:: Instructions to follow ::
Copy the lines below word for word, leaving out the pictures.

Content starts

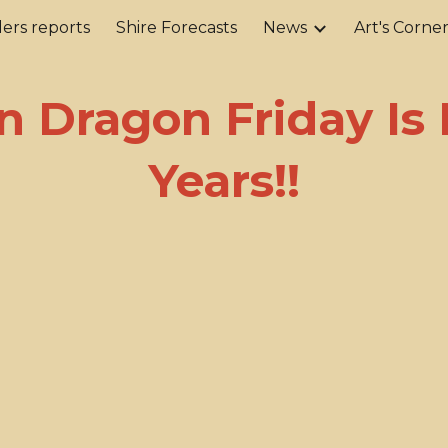
ers reports
Shire Forecasts
News
Art's Corne
ip to main content
Skip to navigat
n Dragon Friday Is 
Years!!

Content ends

:: Completed task ::
ers reports
Shire Forecasts
News
Art's Corne
ip to main content
Skip to navigat
n Dragon Friday Is 
Years!!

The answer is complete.